Dandelion
太陽が昇り始めて、世界が始まる。けれども辺りを払う者は何人たりともおらず、静けさだけがこの通りを制する。それが私の世界の常識であり日常であり、哀しさだった。この通りを通る人は日常的に少ない、ましてや店の前で足を止める人など、日にいるかいないかの瀬戸際。それでもこの店が成り立つのは、一重に客たちが落としていくお金や物があるから。そうでなければこんな店、いつまでも建ってはいられないだろう。
今日は何やらこの街で催しがあるらしい、寂しい通りが一気に抜け道に変わって、人がいつもの三倍も、四倍も通って行く。それを鬱陶しいと思おうにも、中にはこちらに気を掛けて入ってくる客もいて出来なかった。いや、鬱陶しい客もいるにはいたが――例えば、軒先の花に手を触れただけとか。けれどそんな客は本当に触れただけで、そのまま通り過ぎていくので問題はない。

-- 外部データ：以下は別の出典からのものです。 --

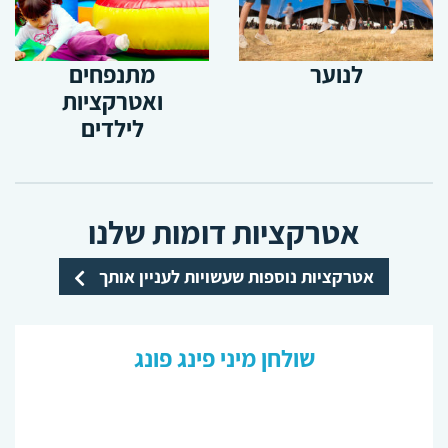
לנוער
מתנפחים
ואטרקציות
לילדים
אטרקציות דומות שלנו
אטרקציות נוספות שעשויות לעניין אותך
שולחן מיני פינג פונג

何かにいそしむ人々が通り過ぎる度に、ああ、目的があるのも素晴らしいなと思う。目的なく開いたこの店は、主の趣向を映したものばかりが置かれるが、それ故に手にとってもらっても買われない事が多かった。だから、今日みたいに人が、客が多くても商品は減らない。当たり前だが、店主である私に声を掛ける者もいない。チェリーレッドの華やかなドレスの裾を揺らして、パステルブルーの燕尾服の裾を靡かせて、彼等は何処かへパーティをしに行くでもみたいに楽しそうに笑って去っていくのだ。
いいな、いいなあ。私もそこに行ってみたい。けれども、カウンターから手を伸ばしても、伸ばすだけではその宴には参加できないと知っているから、私は今日もここで一人。

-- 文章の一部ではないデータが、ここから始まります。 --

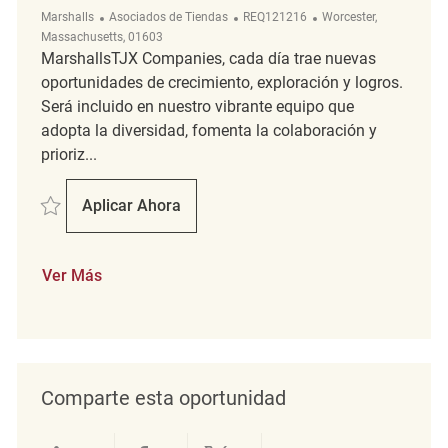
Categoría
ReqId
Ubicación
Marshalls
Asociados de Tiendas
REQ121216
Worcester,
Massachusetts, 01603
MarshallsTJX Companies, cada día trae nuevas
oportunidades de crecimiento, exploración y logros.
Será incluido en nuestro vibrante equipo que
adopta la diversidad, fomenta la colaboración y
prioriz...
Salvar Part Time Merchandising Associate REQ121216
Aplicar Ahora
Part Time Merchandising Associate
Ver Más
Comparte esta oportunidad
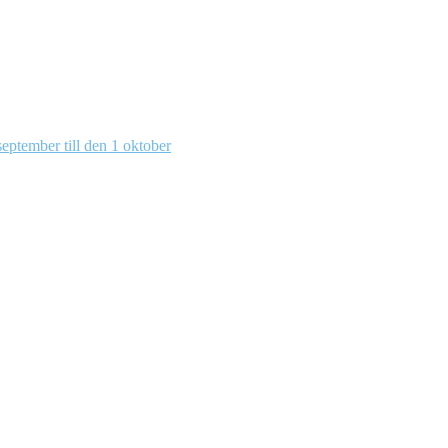
eptember till den 1 oktober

店先に咲いた蒲公英は、花茎を伸ばして白い種子を風に乗せる。自由に飛んで、どこまでも広いという空を一人で、あるいは仲間と旅して、いつか地面へ戻ってくるのだろう。どこにも行けない私と違って。
ダンデライオン:日本語名、蒲公英。花言葉は「別離」。
Linaria
世界が桜色に染め上げられる頃、桜の花びらが舞い散る景色の向こうに、必ずそのヒトは立っていた。毎日のように店先へと足繁く通うそのヒトは、必ず何か御願事を呟く。そして祈るように手を合わせて、私が声を掛ける間も無く去っていくのだ。そんな通りすがりのヒトに――私は、そんなひとときしか見ることが叶わないヒトに。一目惚れをした、だなんて。

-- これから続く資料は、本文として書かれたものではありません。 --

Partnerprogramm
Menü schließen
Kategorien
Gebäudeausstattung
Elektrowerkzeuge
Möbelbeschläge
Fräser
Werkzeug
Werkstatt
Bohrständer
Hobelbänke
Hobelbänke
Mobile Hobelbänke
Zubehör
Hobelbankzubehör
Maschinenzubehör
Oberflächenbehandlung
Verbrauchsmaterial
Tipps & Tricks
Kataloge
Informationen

そんな初恋のような気分を抱き続けた、ある明け方のことだ。私はいつものように花舞う店先へと顔を覗かせる。片手にはハタキ、もう片手には雑巾。店先を掃除する言い訳を、誰かにするはずもないのに用意してしまったのだ。もちろん、用意してから気付いた訳だ。何をやっているのだろうか。
自分の手に握ったままの掃除用具を片付けるか迷っていると、通りの向こうからそのヒトが歩いて来るのが見えた。急いで隠れ、ゆっくりと近づいてくるそのヒトの足元を眺める。くる、来る……そう思って影から様子を伺っていると、いつものようにそのヒトは店先で足を止めた。いらっしゃいませ、勇気を出してそう言おうと顔を出しかけた時だった。想像以上に低い声が、耳で谺した。
今日も妻が元気でいますように
ぴたり、と身体が、金縛りのように止まる。胸が締め付けられて、熱くて、掃除用具を握ったまま胸元を押さえたままになってしまった。心臓が古びた大時計の針のように止まってしまいそう。私はこっそり物音を立てないように、建物の中へと戻っていった。暗い、その闇に限りなく近い空間で、静かにだが息が漏れる。
もしもこのときの私がもう少し大人であったなら、その感情の名前を嫉妬、とちゃんと呼べたのかも知れない。しかし、私はまだ幼く、感情の名前を知ることはおろか、存在さえ知らない身であった。だから、会ってはいけないことだけを記憶に刻んで、その日一日出ることを止めてしまった。
――これは後に知ったことだが。そのヒトは数年前に伴侶を亡くした過去があるのだという。そしてあるかどうかもわからない天国の世界とやらに祈りを込め、毎日変わらぬ願いを伝えにここへやってきたのだと。店先のベビーピンクにも、スカイブルーにも、目をくれないまま。
リナリア:日本語名、姫金魚草。花言葉は「この恋に気付いて」。